▶ **CONSIGNE**: Présentez toutes les lignes ci-dessous sous forme de liste numérotée, en omettant les lignes vides. Laissez les images de côté dans votre réponse.

==== DONNÉES DE L'EXERCICE ====

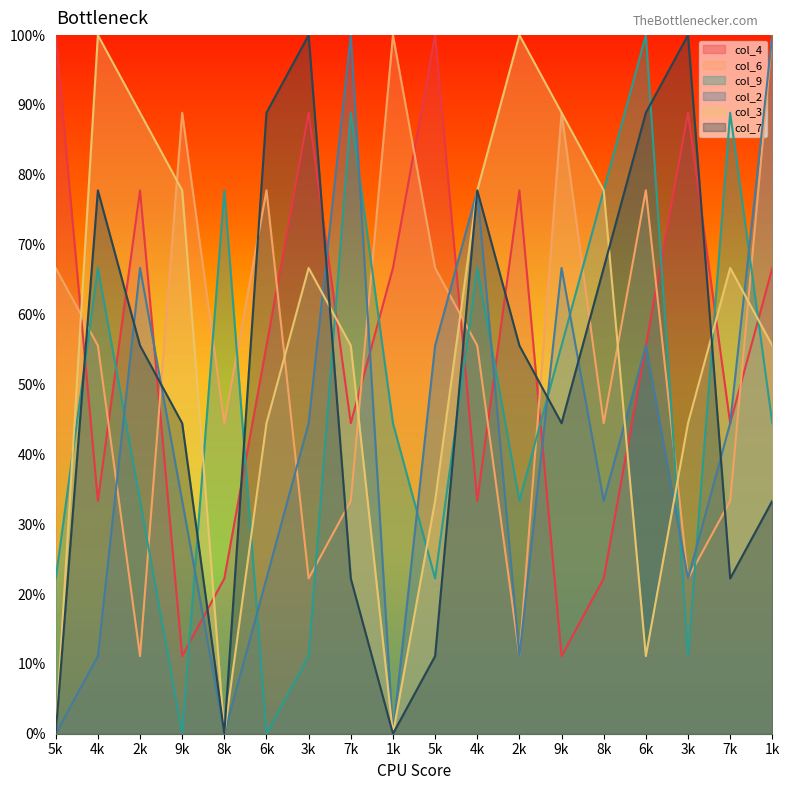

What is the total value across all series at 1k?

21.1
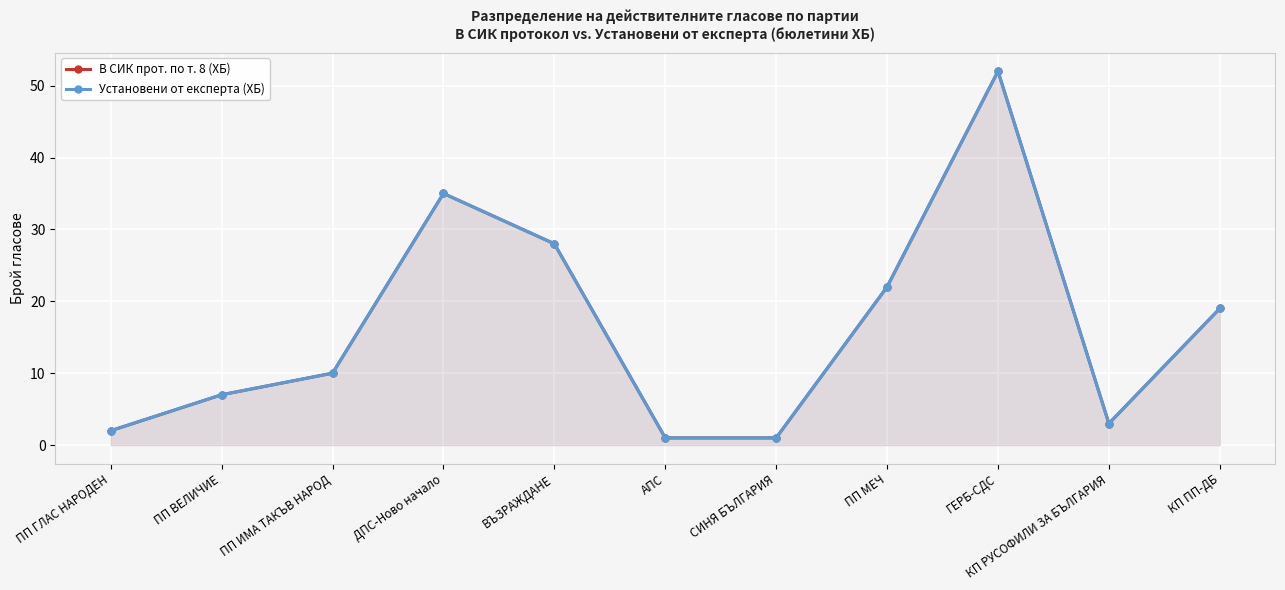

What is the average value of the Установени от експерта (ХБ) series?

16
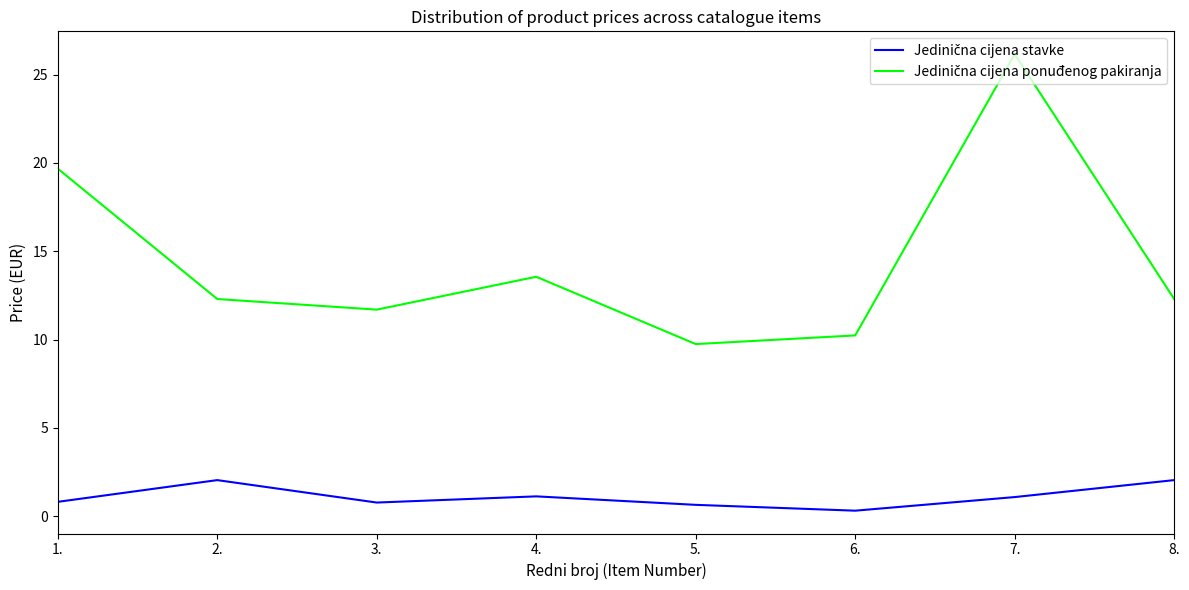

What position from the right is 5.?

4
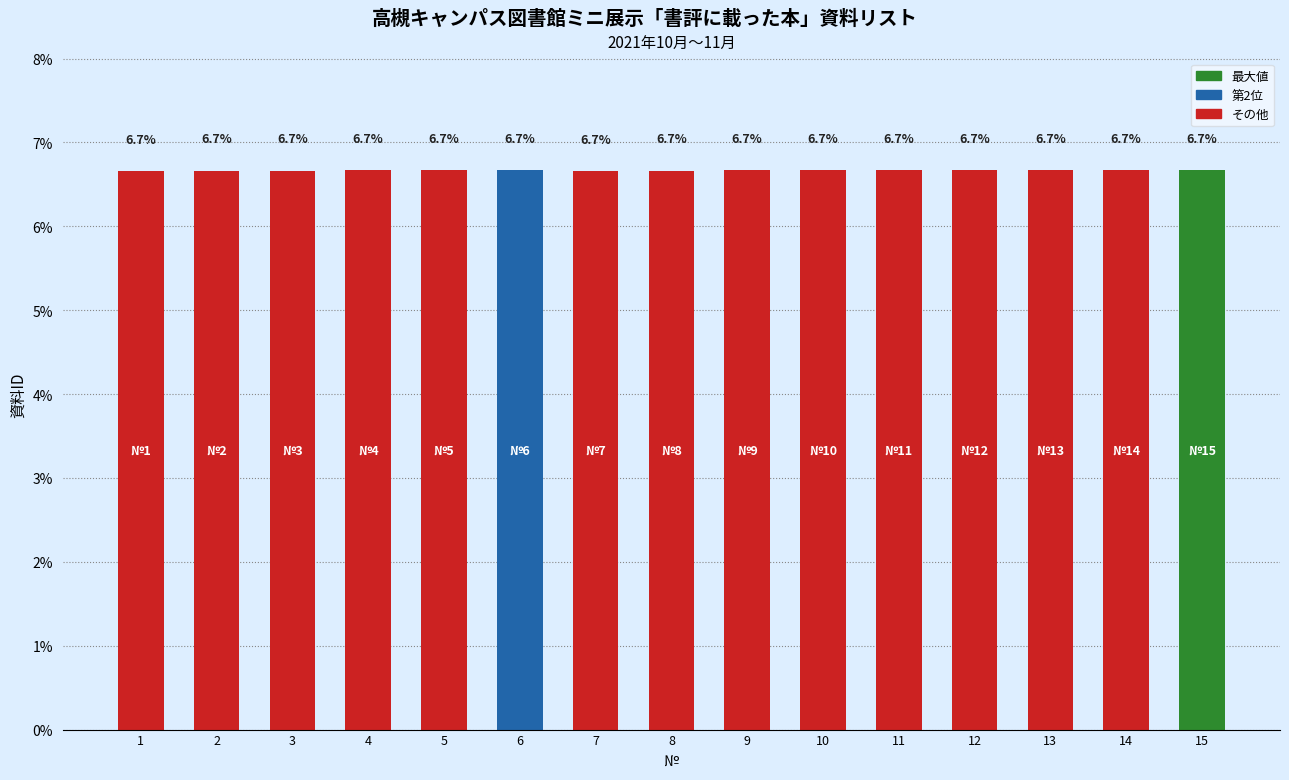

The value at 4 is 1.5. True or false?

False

====

▶ **CORRIGÉ**:
1. What is the total value across all series at 1k?
2. 21.1
3. What is the average value of the Установени от експерта (ХБ) series?
4. 16
5. What position from the right is 5.?
6. 4
7. The value at 4 is 1.5. True or false?
8. False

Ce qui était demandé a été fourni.